# Page text
Friday 29 November 2019

Succumb to despair? A serious and dangerous mistake


Revulsion? Disgust? Despair? Reach for the Thesaurus and choose the word that most accurately describes your mood as we enter the final furlong of this miserable election campaign.

A prime minister who lies more often than he ruffles his hair, and who seems determined to duck out of a potentially bruising encounter with Andrew Neil.

A Labour party leader still in total denial over the anger and pain caused by his failure to grasp the anti-Semitism nettle and who can’t bring himself to tell the truth about his party’s tax plans. (Watch his encounter with Andrew Neil if you don’t believe me.)

You can agree or disagree with what the different party leaders say about the major policy issues of the day, but what I find most depressing of all is the sheer hopeless incompetence they display. Boris Johnson clearly doesn’t understand (or is happy to blatantly lie about) the Northern Ireland trade arrangements in his own EU withdrawal deal, and Jeremy Corbyn seems either unable or unwilling to spell out his tax and spending plans.

In fact, I have rarely seen a more abject display of political ineptitude than Mr Corbyn’s utter failure to handle Andrew Neil’s pointed questioning on Tuesday night. I cannot imagine that a single undecided voter will have been persuaded either by his refusal to accept that his party could have handled the anti-Semitism allegations better or by his foolish attempts to deny that people on relatively modest incomes will have to pay more in taxes if Labour come to power.

(I don’t intend to wade back into the anti-Semitism debate – I made my views clear enough in this piece sixteen months ago – but I found a great deal to agree with in this piece yesterday by Rivkah Brown.)

In the words of Philip Stephens of the Financial Times: ‘The campaign has marked out a contest between parties peddling competing fantasies and falsehoods. The sane answer as to which of the two leaders counts as fit for office of prime minister is neither of the above.’

You may think that politicians have never been held in such low regard as they are now. Certainly, if you spend too much time on social media – as I do – you will quickly come away with the impression that they are reviled and loathed more than at any time in history. So it may surprise you to learn that as long ago as August 1944, when the country was at war, fighting for its very survival, led by a coalition government under the leadership of one of Britain’s most admired statesmen, more than one-third of voters told Gallup that they believed politicians were ‘out merely for themselves.’ By 2014, that figure had risen to nearly half.

It is tempting in the current political climate to succumb to despair. If they’re all so miserably uninspiring, why on earth should we vote for any of them? Tempting it may be, but it would be a serious and dangerous mistake. The simple, unavoidable truth is that we need politicians, and if we don’t choose them, someone else will. Anyone who has been paying attention knows that there is no shortage of outside actors only too keen to meddle. (I do wonder, by the way, if the suppressed report by the parliamentary intelligence and security committee into alleged Russian interference in the UK’s politics will ever see the light of day.)

So our duty as responsible citizens is clear. Distasteful as we may find it, we will have to make a choice and cast a vote on 12 December. My advice is to take a look at the policies on offer, and at the candidates standing in your local constituency, and make a decision accordingly. There are plenty of decent, capable candidates standing – it’s just unfortunate that the two main party leaders, who inevitably are the ones who capture all the headlines, are such appalling examples of what’s on offer.

# Collected data entries

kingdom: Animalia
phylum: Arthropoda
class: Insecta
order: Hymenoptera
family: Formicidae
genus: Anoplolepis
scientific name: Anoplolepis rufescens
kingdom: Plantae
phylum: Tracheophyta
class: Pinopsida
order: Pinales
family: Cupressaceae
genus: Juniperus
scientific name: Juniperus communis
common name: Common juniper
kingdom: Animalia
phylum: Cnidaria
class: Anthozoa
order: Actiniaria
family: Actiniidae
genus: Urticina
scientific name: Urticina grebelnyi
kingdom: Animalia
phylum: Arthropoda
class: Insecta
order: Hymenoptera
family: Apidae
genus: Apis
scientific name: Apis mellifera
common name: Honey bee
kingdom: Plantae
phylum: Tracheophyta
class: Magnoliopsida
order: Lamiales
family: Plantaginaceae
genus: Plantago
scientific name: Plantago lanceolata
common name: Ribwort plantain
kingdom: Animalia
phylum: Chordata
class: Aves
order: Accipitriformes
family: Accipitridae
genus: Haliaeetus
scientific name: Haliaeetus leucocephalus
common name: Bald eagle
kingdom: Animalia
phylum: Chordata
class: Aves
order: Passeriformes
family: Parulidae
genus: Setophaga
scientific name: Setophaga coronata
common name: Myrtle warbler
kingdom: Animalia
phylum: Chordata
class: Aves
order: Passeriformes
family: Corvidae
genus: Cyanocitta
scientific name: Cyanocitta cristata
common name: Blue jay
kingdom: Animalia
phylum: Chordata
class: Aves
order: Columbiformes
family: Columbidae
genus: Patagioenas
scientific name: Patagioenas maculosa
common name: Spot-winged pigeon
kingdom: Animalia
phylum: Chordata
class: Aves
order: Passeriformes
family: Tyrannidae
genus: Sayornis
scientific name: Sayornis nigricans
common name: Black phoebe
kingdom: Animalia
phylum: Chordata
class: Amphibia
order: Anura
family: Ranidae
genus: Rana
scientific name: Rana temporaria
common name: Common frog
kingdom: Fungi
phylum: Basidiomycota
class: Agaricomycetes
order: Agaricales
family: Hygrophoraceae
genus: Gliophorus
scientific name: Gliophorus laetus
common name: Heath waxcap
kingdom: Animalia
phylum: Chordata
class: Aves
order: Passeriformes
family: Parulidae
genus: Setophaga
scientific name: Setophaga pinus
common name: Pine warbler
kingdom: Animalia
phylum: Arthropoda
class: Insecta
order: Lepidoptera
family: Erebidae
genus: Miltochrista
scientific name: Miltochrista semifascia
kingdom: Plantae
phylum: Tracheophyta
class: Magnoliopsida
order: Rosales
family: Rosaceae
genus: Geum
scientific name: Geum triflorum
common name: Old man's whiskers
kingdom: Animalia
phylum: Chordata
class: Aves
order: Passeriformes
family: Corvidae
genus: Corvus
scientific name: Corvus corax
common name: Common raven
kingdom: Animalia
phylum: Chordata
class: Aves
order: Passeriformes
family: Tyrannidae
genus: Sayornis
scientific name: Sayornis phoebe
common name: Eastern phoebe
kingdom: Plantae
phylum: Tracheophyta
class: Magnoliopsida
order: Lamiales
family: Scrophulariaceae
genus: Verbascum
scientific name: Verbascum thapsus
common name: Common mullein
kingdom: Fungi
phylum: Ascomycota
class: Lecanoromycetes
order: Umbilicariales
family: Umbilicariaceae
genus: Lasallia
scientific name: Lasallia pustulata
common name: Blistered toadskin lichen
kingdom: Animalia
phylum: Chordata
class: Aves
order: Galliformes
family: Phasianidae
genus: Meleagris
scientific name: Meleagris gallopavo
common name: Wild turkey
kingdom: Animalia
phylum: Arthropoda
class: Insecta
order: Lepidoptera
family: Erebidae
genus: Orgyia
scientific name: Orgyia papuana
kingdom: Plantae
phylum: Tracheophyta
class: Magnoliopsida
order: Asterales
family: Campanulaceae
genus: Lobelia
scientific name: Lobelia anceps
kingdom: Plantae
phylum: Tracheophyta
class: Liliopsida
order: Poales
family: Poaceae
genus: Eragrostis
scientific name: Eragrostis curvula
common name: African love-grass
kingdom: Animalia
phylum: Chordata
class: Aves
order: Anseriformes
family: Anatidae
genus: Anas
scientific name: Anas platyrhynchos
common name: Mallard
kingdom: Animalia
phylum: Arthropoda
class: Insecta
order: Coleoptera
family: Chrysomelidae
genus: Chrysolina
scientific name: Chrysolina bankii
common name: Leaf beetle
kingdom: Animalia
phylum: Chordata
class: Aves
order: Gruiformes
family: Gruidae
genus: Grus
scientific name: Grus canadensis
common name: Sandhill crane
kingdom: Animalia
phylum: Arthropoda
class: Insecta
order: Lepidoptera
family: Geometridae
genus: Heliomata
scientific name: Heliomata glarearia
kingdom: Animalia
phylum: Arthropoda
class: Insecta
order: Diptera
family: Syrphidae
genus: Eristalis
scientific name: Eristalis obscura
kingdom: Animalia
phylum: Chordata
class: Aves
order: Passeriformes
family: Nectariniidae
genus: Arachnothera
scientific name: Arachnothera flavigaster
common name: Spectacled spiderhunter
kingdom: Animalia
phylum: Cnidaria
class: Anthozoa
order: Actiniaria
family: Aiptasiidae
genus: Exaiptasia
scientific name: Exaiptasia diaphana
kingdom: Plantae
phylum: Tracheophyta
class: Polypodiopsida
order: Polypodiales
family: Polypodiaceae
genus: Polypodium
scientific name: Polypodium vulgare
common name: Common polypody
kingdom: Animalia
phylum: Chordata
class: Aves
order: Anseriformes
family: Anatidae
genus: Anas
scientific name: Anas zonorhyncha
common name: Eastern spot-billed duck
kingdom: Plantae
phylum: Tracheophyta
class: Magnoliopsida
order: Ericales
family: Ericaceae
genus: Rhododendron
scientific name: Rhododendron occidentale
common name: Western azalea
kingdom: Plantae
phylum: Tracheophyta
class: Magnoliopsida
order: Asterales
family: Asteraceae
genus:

# Directives
• 1. From the election commentary, retype the part that opens with the words containing "A Labour party" and closes with "don’t believe me.)".
• 2. Answer these about the election commentary:
(a) Which newspaper does Philip Stephens write for?
(b) On what date does the writer say we will have to cast a vote?
(c) In what month and year did more than one-third of voters tell Gallup that politicians were "out merely for themselves"?

# Results of the exercise
• 1.
A Labour party leader still in total denial over the anger and pain caused by his failure to grasp the anti-Semitism nettle and who can’t bring himself to tell the truth about his party’s tax plans. (Watch his encounter with Andrew Neil if you don’t believe me.)

• 2.
(a) The Financial Times
(b) 12 December
(c) August 1944